KEYSTONE/AP/Victor R. Caivano

(sda-ats)

Dans la forêt amazonienne, les arbres de plus de 30 mètres résistent mieux aux variations de précipitations que les autres, selon une étude de l'EPFL. Une donnée capitale pour mieux prédire son évolution dans le contexte des changements climatiques.

Francesco Giardina s’est intéressé à la forêt d’Amazonie dans le cadre de son master en sciences et ingénierie de l’environnement. Sa recherche a permis d’établir que les arbres de plus de 30 mètres étaient jusqu’à trois fois moins sensibles aux variations de précipitations que ceux de moins de 20 mètres, a indiqué jeudi l'Ecole polytechnique fédérale de Lausanne (EPFL).

Ces arbres anciens présentent également une biomasse plus importante. Enfin, ils puisent plus profondément dans les sols leurs nutriments grâce à la longueur de leurs racines, ce qui les rend plus résistants, selon cette étude publiée dans la revue Nature Geoscience.

Puits de carbone

La forêt amazonienne, immense territoire de 5,5 millions de km2, représente le plus grand puis de carbone au monde et joue pour cette raison un rôle-clé dans la régulation du climat.

Dans un futur proche, les chercheurs pensent qu'elle présentera des zones plus sèches et d’autres plus humides, et ce, de manière aléatoire, d’une année à l’autre. De graves sécheresses ont déjà sévi ces dernières années, entraînant la mort de nombreux arbres et affectant sa capacité d'absorption du carbone.

La présente étude éclaircit donc une partie du problème en montrant que la préservation des grands arbres permet à cette forêt tropicale de mieux résister au stress hydrique et aux sécheresses ainsi qu’à toute future variation liée au changement climatique. Elle rappelle aussi que la poursuite de la déforestation aura comme conséquence de davantage la fragiliser.

Modification méthodologique

Pour développer son modèle, Francesco Giardina a allié les précipitations moyennes au sol et la variabilité de l’humidité de l’air, deux données atmosphériques traditionnelles, à une carte montrant toutes les hauteurs d’arbres de la forêt d’Amazonie, allant de 10 à 100 mètres. Il y a associé des données sur leur fluorescence, dérivée de la photosynthèse.

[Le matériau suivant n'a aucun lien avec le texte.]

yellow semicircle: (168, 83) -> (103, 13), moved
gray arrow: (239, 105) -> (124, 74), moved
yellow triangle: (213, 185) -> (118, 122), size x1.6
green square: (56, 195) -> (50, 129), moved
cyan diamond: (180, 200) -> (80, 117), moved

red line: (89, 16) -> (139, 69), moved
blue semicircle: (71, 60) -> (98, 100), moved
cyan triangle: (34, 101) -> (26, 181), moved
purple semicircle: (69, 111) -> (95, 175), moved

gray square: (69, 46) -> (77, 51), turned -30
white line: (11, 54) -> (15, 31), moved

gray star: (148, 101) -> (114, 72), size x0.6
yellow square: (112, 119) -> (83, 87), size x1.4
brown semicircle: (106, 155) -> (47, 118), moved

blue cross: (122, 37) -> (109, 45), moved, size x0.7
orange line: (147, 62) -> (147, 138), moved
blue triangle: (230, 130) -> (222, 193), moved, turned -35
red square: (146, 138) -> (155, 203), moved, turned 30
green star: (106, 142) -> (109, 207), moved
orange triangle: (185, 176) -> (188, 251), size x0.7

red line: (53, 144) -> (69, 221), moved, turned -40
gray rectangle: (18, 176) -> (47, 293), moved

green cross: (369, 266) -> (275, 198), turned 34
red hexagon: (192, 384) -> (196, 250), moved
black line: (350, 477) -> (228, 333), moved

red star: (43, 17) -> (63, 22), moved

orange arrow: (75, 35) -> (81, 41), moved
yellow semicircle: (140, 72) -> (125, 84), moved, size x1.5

La fluorescence se calcule par télédétection grâce aux rayons du soleil que les arbres rejettent sous une autre fréquence dans l’atmosphère. Cette approche a également révélé que les grands arbres étaient plus sensibles à la sécheresse de l’air que les arbres de moins de 20 mètres.

"Notre publication souligne l’importance de prendre en compte dans les modèles climatiques la physiologie des arbres - soit calculer leur taille, leur âge, leur comportement et leur biomasse - lorsque l’on cherche à effectuer des prévisions sur le comportement futur de la forêt amazonienne. Les modèles purement atmosphériques utilisés jusqu’ici ne suffisent pas", explique Francesco Giardina, cité dans le communiqué.

Cette modification méthodologique devrait ainsi apporter plus de précision aux prévisions des chercheurs et pourrait être utilisée pour prédire le comportement d’autres importantes forêts tropicales du globe, à l’instar de celles d’Indonésie et du Congo.